Published online by Cambridge University Press: 05 August 2011
Thomas Turner, the River Plate correspondent of The Times in the 1880s, suggested in his memoirs:
There are many otherwise well-informed persons, we believe, who still entertain the antiquated notion that the Argentine Republic is a wild and lawless region, of vast territorial extent, sparsely populated, and mainly the resort of desperate characters, ready at any moment to break out into political revolt; where murder is rife, and life and property illprotected.
By the late 1880s, the notion of Argentina as a wild region inhabited by brutal natives was indeed out of date. The country had recently and rapidly transformed. Certain institutional, economic, and social changes in fact predated the 1880s. By then, the new National Constitution had been in force for two decades and three presidents had been elected under its terms: Bartolomé Mitre (1862–1868), Domingo F. Sarmiento (1868–1874), and Nicolás Avellaneda (1874–1880). Argentina had, since the 1860s, expanded its cereal and beef production and accommodated increasing numbers of European immigrants.
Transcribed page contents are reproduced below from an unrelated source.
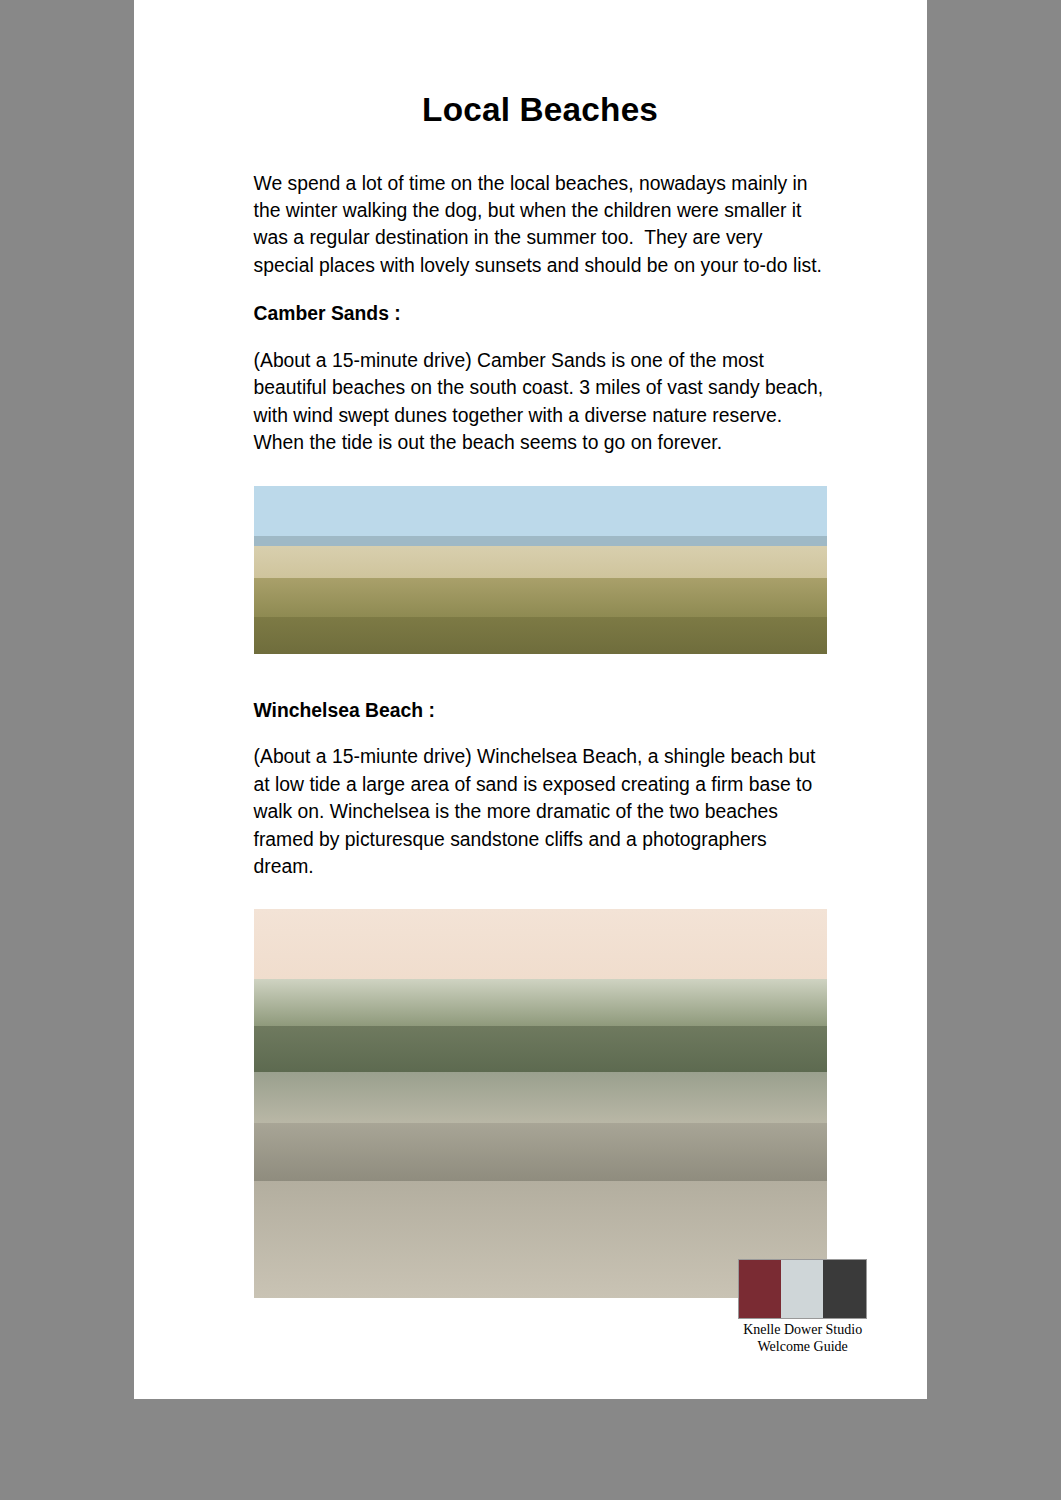Local Beaches
We spend a lot of time on the local beaches, nowadays mainly in the winter walking the dog, but when the children were smaller it was a regular destination in the summer too. They are very special places with lovely sunsets and should be on your to-do list.
Camber Sands :
(About a 15-minute drive) Camber Sands is one of the most beautiful beaches on the south coast. 3 miles of vast sandy beach, with wind swept dunes together with a diverse nature reserve. When the tide is out the beach seems to go on forever.
Winchelsea Beach :
(About a 15-miunte drive) Winchelsea Beach, a shingle beach but at low tide a large area of sand is exposed creating a firm base to walk on. Winchelsea is the more dramatic of the two beaches framed by picturesque sandstone cliffs and a photographers dream.
Knelle Dower Studio
Welcome Guide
However, in the light of later developments, the pre-1880 socio-economic growth can be seen as the harbinger of the overwhelming changes that Argentina experienced during the 1880s. These were crucial years in Argentine history: They witnessed the consolidation of Argentine institutions, the definition of the political system that was to dominate the country for the next thirty-six years, and the establishment of the conditions that fostered Argentina's rapid socioeconomic transformation.